Not Apollo

 

Martin Winkler lists “some non-classical Apollos” in Cinema and Classical Texts: Apollo’s new light (Cambridge University Press: Cambridge 2009), 90 fn. 36:

            Battlestar Gallactica (1978) and related productions: Captain Apollo

            Battlestar Gallactica: the second coming (1999): promoted to Commander Apollo

            Jetsons: the movie (1990): Apollo Blue, a character (not eleaborated by Winkler)

            B.A. Rolfe, creator, Miss 139 (1921 film): Professor Apollo Cawber

            D.W. Griffith, director, The White Rose (1923): a character is nicknamed Apollo

            Sydney Morgan, Shadow of Egypt (1924): a character named Apollo

            Henry Hathaway, director, Johnny Apollo (1940 film noir): protagonist’s alias

                     Daniel Mann, director, A Dream of Kings (1969 film): a character named Apollo
Mann’s A Dream of Kings is based on “a work by Harry Mark Petrakis and set among Chicago’s Greek population.”

J.G. Avildsen, director, Rocky (1976) [and then S. Stalone, dir.] 4 of 5 films feature Apollo Creed

Hercules: the legendary journey ... mentioned but not explicated by Winkler

Mamoru Hamasu and Yoshikazu Yasuhiko, directors, Arion (Japanese anime 1986): Apollo is a ‘bad guy’ who wants to rule over the Titans

Gregory J. Markopoulos, director, The Illiac Passion (1967): Apollo has a role in the narrative that is ‘loosely based’ on Aeschylus’ Promtheus Bound, though Aeschylus did not conceive the role of Apollo

E.B. Hesser, director, The Triumph of Venus (silent film 1918): a “curio” with an Apollo

A. Patrick, director, The Affairs of Aphrodite (1970): another ‘curio’ with an Apollo

Magnum, P.I. (80’s television series): featured two Dobermans named Apollo and Zeus

 

Winkler’s list raises some question in my mind:

1)    Winkler assembles this listing (above) under the presumption that these usages are based less on Greek mythology than they are on “constellations and ... space travel.” He specifically links them to “science fiction.” Is that really the case? Is it true for all of them? Indeed, 1/3 of the list is comprised of pre-Sputnik usages.

2)    Winkler’s text, to which this note is a comment, pertains to “general historical and cultural amnesia” that is manifest in the Star Trek episode “Who Mourns for Adonais?”, an episode where such amnesia pertains. Should the instances above really be so blithely dismissed as “non-classical”?

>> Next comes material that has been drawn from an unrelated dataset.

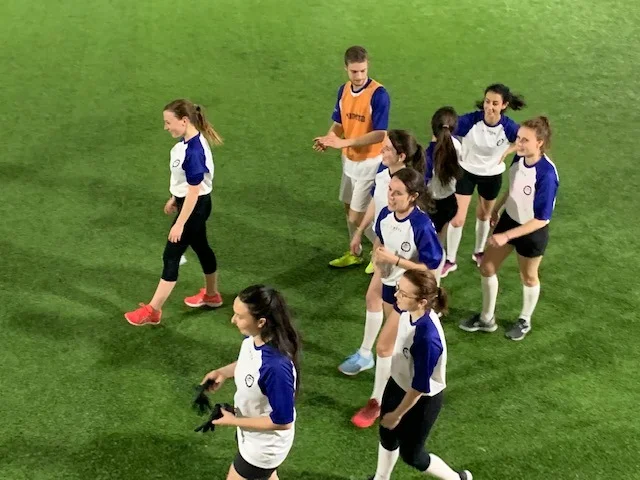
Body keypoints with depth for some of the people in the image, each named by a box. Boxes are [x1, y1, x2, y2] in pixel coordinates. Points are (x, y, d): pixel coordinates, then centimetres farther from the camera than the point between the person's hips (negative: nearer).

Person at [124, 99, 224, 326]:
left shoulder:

3)    Would it not perhaps reward some digging, especially into the less obvious usages, to ask how the name was arrived at?

 

 

Apollonia:

            “...The first wife of Michael Corleone in Francis Ford Coppola’s The Godfather (1972) and Apollonius of Tyana in George Pal’s 7 Faces of Dr. Lao (1964), originally a first-century AD Greek philosopher and the subject of a fictionalized biography from the early third century.” (Winkler, op cit.)